筆者自身、かなりの数の機材をイベントに合わせて組み変えてVJをしています。一番数が多い時では、自分のチームだけでほかのVJ3チーム分のスペースが必要な時もあります。ただ、機材が多くなってくるとプレイの幅は広がるのですが、特にライブハウスなど、機材を置く場所が満足に確保できないシーンもあるので増やし過ぎには注意が必要です。
映像ミキサーを組み合わせる
映像ミキサーが1台あると、いろいろな機材同士を組み合わせることができます。
最もオーソドックスなスタイルが、VJソフトが動いているパソコンとコンパクトDVDプレーヤーを組み合わせるスタイルです。この組み合わせは、パソコンの突然のフリーズにも対応しやすく、パソコンで扱うと容量の大きくなるような長い映像素材を使うようなプレイスタイルに重宝します。
また、VJソフトとVJソフトを掛け合わせる方法も現場では多く見かけるスタイルです。通常VJソフトはA・Bチャンネルを使って同時に2つの映像しかミックスすることしかできませんが、VJソフトを2つミックスすることで、最大4つの映像を同時にミックスすることができます。
このほか、ビデオカメラの映像をリアルタイムにミックスすることもできるので、VJソフトだけでは表現しきれない臨場感のあるプレイスタイルを行うことも可能になります。

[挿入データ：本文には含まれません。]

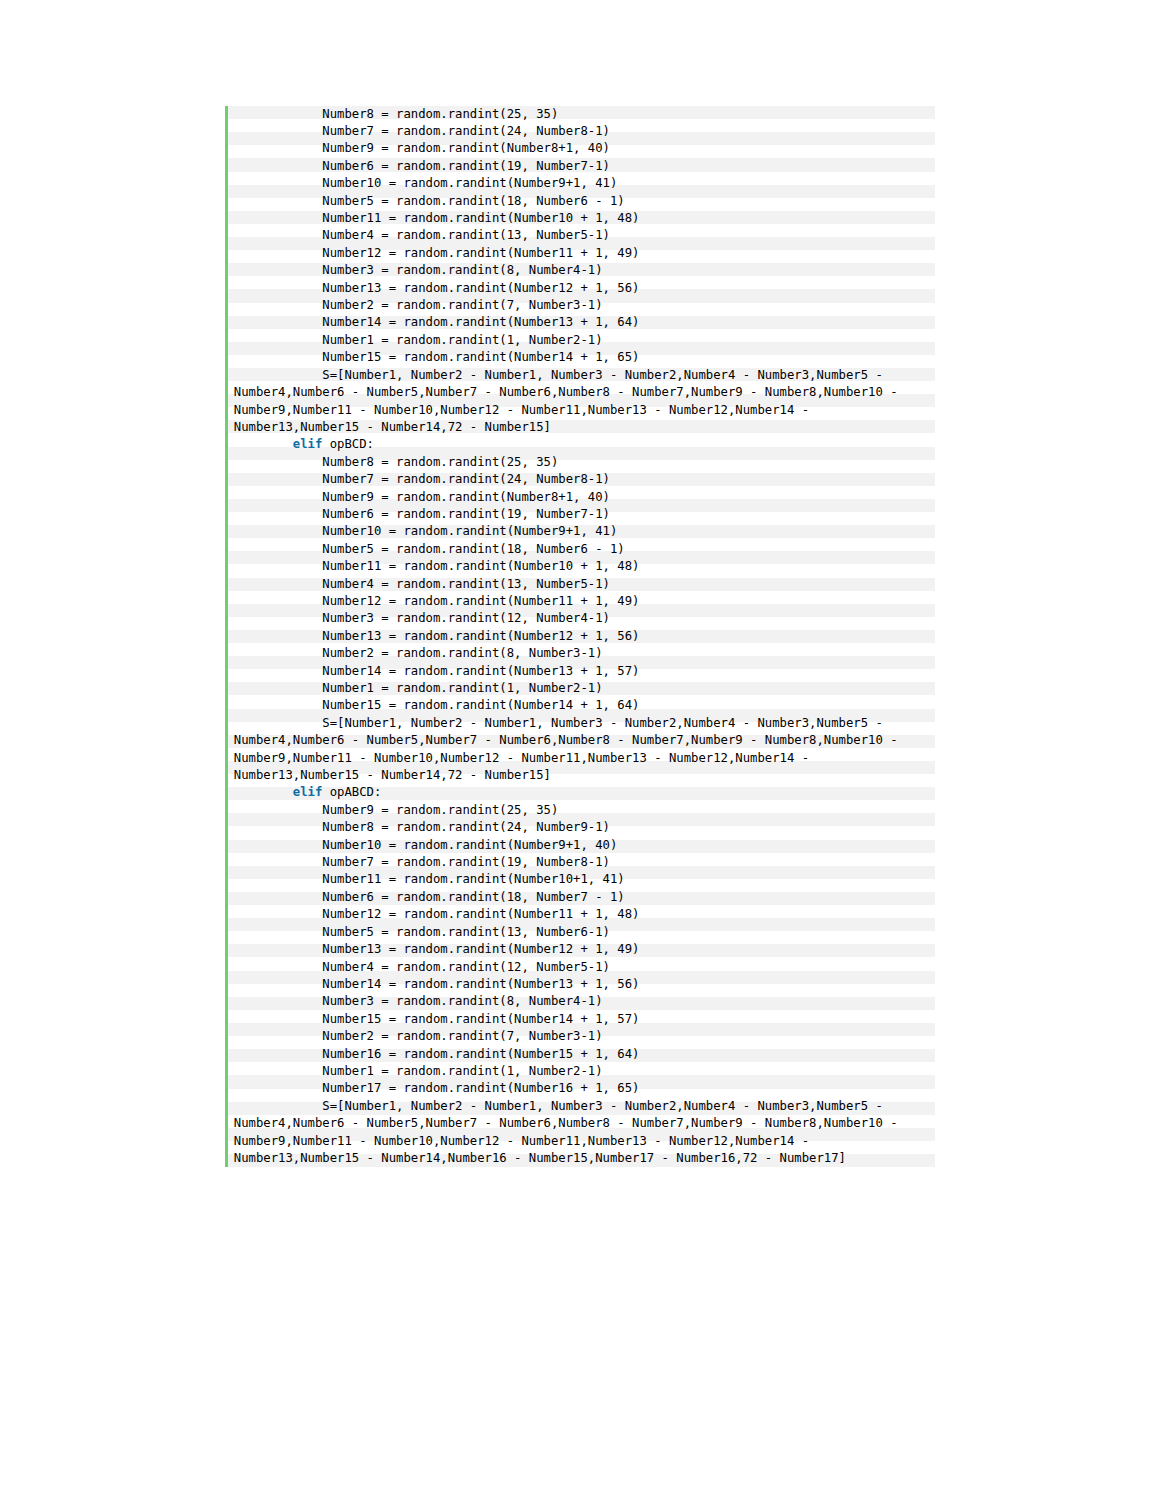Number8 = random.randint(25, 35)
            Number7 = random.randint(24, Number8-1)
            Number9 = random.randint(Number8+1, 40)
            Number6 = random.randint(19, Number7-1)
            Number10 = random.randint(Number9+1, 41)
            Number5 = random.randint(18, Number6 - 1)
            Number11 = random.randint(Number10 + 1, 48)
            Number4 = random.randint(13, Number5-1)
            Number12 = random.randint(Number11 + 1, 49)
            Number3 = random.randint(8, Number4-1)
            Number13 = random.randint(Number12 + 1, 56)
            Number2 = random.randint(7, Number3-1)
            Number14 = random.randint(Number13 + 1, 64)
            Number1 = random.randint(1, Number2-1)
            Number15 = random.randint(Number14 + 1, 65)
            S=[Number1, Number2 - Number1, Number3 - Number2,Number4 - Number3,Number5 - Number4,Number6 - Number5,Number7 - Number6,Number8 - Number7,Number9 - Number8,Number10 - Number9,Number11 - Number10,Number12 - Number11,Number13 - Number12,Number14 - Number13,Number15 - Number14,72 - Number15]
        elif opBCD:
            Number8 = random.randint(25, 35)
            Number7 = random.randint(24, Number8-1)
            Number9 = random.randint(Number8+1, 40)
            Number6 = random.randint(19, Number7-1)
            Number10 = random.randint(Number9+1, 41)
            Number5 = random.randint(18, Number6 - 1)
            Number11 = random.randint(Number10 + 1, 48)
            Number4 = random.randint(13, Number5-1)
            Number12 = random.randint(Number11 + 1, 49)
            Number3 = random.randint(12, Number4-1)
            Number13 = random.randint(Number12 + 1, 56)
            Number2 = random.randint(8, Number3-1)
            Number14 = random.randint(Number13 + 1, 57)
            Number1 = random.randint(1, Number2-1)
            Number15 = random.randint(Number14 + 1, 64)
            S=[Number1, Number2 - Number1, Number3 - Number2,Number4 - Number3,Number5 - Number4,Number6 - Number5,Number7 - Number6,Number8 - Number7,Number9 - Number8,Number10 - Number9,Number11 - Number10,Number12 - Number11,Number13 - Number12,Number14 - Number13,Number15 - Number14,72 - Number15]
        elif opABCD:
            Number9 = random.randint(25, 35)
            Number8 = random.randint(24, Number9-1)
            Number10 = random.randint(Number9+1, 40)
            Number7 = random.randint(19, Number8-1)
            Number11 = random.randint(Number10+1, 41)
            Number6 = random.randint(18, Number7 - 1)
            Number12 = random.randint(Number11 + 1, 48)
            Number5 = random.randint(13, Number6-1)
            Number13 = random.randint(Number12 + 1, 49)
            Number4 = random.randint(12, Number5-1)
            Number14 = random.randint(Number13 + 1, 56)
            Number3 = random.randint(8, Number4-1)
            Number15 = random.randint(Number14 + 1, 57)
            Number2 = random.randint(7, Number3-1)
            Number16 = random.randint(Number15 + 1, 64)
            Number1 = random.randint(1, Number2-1)
            Number17 = random.randint(Number16 + 1, 65)
            S=[Number1, Number2 - Number1, Number3 - Number2,Number4 - Number3,Number5 - Number4,Number6 - Number5,Number7 - Number6,Number8 - Number7,Number9 - Number8,Number10 - Number9,Number11 - Number10,Number12 - Number11,Number13 - Number12,Number14 - Number13,Number15 - Number14,Number16 - Number15,Number17 - Number16,72 - Number17]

映像ミキサーには、簡単な映像効果(エフェクト)も付いているので、実際にツマミをひねったり、スライダーを動かしたりして直感的に映像を変化させることができます。このあたりは実機ならではの魅力で、やはり手で実際に触って映像を切り替えてみると、VJソフトでは体験することのできないリアルな手触りを感じることができます。
それでは、代表的な映像ミキサーを4つ紹介します。
1つ目は、V-4(http://www.roland.co.jp/video/video_mixer/V-4.html)(EDIROL)です。優れたコストパフォーマンスを誇る、4チャンネルビデオミキサーで、全世界的な業界標準機と言われるほどのシェアを誇っています。
2つ目は、V-8(http://www.roland.co.jp/products/jp/V-8/index.html)(EDIROL)です。上記V-4の上位機種で、最大8チャンネルの入力に対応しています。
3つ目は、V-440HD(http://www.roland.co.jp/video/video_mixer/V-440HD.html)(EDIROL)です。ハイビジョン映像に対応したマルチフォーマット対応のビデオミキサーで、高画質なVJプレイには必須と言えるでしょう。
4つ目は、XV-D1000(SONY)です。筆者愛用のビデオミキサーで、美しいブラーが特徴ですが、残念ながら現在生産終了となっています。